Tarrheads assemble! The Hungarian master filmmaker Bela Tarr's 438-minute epic, Sátántangó, has arrived at the Cleveland Institute of Art's "virtual cinema." Local cinephiles can support the region's only true arthouse theatre by streaming this opus from 1994
Set in a squalid Hungarian village after the fall of Communism, Sátántangó tells the story of a farming collective whose residents dream of prosperity and escape from their drunken, desolate lives. Their hopes are transformed, though, when a young Christlike figure promises to lead them to a better place.
The Cinematheque assures viewers that Tarr's Sátántangó is "at once a monumental black comedy; a metaphysical allegory; a menacing mystery with an interlocking jigsaw structure; and a technical tour-de-force with virtuoso long takes, indelible sound effects, and an unshakeable mood of foreboding."
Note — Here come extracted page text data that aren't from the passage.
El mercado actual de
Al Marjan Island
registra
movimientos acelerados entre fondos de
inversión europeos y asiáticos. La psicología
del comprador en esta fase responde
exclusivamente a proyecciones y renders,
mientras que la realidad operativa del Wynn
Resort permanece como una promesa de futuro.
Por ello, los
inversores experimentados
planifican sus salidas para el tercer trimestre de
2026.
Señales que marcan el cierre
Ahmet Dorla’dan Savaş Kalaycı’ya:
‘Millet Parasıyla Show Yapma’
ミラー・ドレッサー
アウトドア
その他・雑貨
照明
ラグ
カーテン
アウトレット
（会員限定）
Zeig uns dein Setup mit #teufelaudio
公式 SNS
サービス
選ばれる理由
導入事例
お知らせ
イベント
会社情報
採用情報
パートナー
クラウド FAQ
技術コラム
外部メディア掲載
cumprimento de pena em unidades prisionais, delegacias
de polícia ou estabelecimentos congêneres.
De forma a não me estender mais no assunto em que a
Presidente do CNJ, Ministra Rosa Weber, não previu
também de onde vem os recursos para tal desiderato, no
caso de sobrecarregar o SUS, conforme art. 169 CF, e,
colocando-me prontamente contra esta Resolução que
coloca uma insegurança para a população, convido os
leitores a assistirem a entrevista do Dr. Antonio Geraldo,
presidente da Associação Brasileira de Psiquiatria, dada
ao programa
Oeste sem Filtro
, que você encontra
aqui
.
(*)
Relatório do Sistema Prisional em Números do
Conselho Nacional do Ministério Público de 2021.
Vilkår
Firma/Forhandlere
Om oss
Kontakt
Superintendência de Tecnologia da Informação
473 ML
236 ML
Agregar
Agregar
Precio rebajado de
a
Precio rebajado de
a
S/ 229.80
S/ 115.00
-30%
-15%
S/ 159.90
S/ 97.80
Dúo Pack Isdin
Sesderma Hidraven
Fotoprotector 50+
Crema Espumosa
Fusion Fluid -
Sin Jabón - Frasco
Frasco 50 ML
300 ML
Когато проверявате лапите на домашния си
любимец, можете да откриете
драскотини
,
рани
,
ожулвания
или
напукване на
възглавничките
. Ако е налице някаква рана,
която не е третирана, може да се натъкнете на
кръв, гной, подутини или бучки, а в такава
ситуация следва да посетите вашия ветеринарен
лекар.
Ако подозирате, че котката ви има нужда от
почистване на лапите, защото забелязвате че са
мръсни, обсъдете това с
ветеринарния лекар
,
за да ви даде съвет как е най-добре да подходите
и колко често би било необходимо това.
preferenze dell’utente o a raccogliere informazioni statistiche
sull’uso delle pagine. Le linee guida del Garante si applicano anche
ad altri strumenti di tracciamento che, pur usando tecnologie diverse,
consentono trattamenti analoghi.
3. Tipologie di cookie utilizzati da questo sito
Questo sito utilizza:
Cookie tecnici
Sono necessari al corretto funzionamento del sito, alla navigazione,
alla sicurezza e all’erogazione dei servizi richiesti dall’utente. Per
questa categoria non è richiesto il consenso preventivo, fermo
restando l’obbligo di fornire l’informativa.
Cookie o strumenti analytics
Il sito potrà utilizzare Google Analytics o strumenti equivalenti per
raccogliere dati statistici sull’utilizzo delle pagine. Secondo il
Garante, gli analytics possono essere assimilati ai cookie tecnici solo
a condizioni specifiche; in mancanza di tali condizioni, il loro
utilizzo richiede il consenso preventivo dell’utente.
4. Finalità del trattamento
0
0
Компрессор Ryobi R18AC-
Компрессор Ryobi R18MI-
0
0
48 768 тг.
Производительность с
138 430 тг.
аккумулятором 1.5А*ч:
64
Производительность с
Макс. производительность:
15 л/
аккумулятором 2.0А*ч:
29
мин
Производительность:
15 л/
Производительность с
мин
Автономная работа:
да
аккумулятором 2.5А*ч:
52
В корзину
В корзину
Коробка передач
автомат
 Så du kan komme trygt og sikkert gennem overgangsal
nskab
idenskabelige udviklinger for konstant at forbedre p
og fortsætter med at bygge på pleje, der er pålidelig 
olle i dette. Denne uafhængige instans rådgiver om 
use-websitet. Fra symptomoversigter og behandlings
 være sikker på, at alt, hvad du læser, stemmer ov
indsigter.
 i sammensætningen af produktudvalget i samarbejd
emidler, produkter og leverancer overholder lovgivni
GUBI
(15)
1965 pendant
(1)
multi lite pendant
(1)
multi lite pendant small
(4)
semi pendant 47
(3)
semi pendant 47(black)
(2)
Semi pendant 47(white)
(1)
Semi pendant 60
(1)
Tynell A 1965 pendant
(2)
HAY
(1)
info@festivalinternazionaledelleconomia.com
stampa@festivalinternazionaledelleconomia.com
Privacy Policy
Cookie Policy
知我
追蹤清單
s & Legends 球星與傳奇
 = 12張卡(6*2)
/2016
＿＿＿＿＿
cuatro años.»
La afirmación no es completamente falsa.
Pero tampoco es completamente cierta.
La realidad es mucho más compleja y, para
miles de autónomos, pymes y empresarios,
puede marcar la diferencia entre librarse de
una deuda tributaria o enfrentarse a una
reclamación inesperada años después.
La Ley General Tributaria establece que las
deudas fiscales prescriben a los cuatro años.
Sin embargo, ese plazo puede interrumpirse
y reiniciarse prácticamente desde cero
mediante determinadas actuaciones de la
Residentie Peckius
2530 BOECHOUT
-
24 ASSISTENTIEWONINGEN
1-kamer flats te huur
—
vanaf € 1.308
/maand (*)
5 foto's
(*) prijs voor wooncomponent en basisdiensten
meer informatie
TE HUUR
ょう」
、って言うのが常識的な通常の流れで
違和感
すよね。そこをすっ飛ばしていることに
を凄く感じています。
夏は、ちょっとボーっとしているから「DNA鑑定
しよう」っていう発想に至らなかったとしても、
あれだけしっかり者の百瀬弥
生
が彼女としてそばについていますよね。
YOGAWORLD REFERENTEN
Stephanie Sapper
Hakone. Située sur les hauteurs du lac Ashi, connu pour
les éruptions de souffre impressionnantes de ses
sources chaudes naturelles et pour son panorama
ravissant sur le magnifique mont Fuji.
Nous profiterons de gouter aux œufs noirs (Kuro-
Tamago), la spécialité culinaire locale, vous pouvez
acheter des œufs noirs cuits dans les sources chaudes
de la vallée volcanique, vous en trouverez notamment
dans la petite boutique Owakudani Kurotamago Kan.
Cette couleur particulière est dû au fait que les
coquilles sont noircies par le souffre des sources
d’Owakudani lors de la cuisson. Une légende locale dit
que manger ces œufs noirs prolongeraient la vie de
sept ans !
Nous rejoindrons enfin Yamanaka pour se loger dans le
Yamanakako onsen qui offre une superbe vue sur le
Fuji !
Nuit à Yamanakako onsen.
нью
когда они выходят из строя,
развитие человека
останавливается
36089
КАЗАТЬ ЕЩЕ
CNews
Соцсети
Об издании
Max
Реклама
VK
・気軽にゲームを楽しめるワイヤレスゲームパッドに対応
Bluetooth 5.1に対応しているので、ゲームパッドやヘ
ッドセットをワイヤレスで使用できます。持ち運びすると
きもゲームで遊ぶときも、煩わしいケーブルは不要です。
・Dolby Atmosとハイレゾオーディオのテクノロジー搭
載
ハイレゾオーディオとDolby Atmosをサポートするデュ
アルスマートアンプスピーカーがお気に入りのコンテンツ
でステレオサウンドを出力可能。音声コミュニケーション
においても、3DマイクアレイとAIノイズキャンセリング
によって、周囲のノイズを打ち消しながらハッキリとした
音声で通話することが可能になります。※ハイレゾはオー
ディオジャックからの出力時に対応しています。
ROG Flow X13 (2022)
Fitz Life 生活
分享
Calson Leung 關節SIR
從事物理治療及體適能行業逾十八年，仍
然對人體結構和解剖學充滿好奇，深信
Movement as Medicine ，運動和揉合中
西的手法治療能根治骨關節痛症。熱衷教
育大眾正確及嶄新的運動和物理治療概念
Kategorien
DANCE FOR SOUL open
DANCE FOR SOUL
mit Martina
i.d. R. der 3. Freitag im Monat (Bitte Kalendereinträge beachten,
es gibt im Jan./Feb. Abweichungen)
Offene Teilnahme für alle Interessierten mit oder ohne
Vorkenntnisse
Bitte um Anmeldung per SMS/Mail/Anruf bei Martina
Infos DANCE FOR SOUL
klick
Given the unlimited amount of time many of us have at our disposal in quarantine, a seven-hour film shouldn't even sound all that intimidating these days. But no need to watch in one sitting. Through the "virtual cinema," (in this case, Vimeo On Demand), viewers will have 72 hours to watch and re-watch Sátántangó at their leisure. A portion of the $14.99 ticket price supports the Cinematheque, which is of course closed due to the pandemic.
Two additional international titles, both of which sound fantastic, are also now available. Nuestras Madres
is the story of a forensic anthropologist studying the genocide in Guatemala in the 1980s, and Jinpa
is a Tibetan-language road-trip thriller.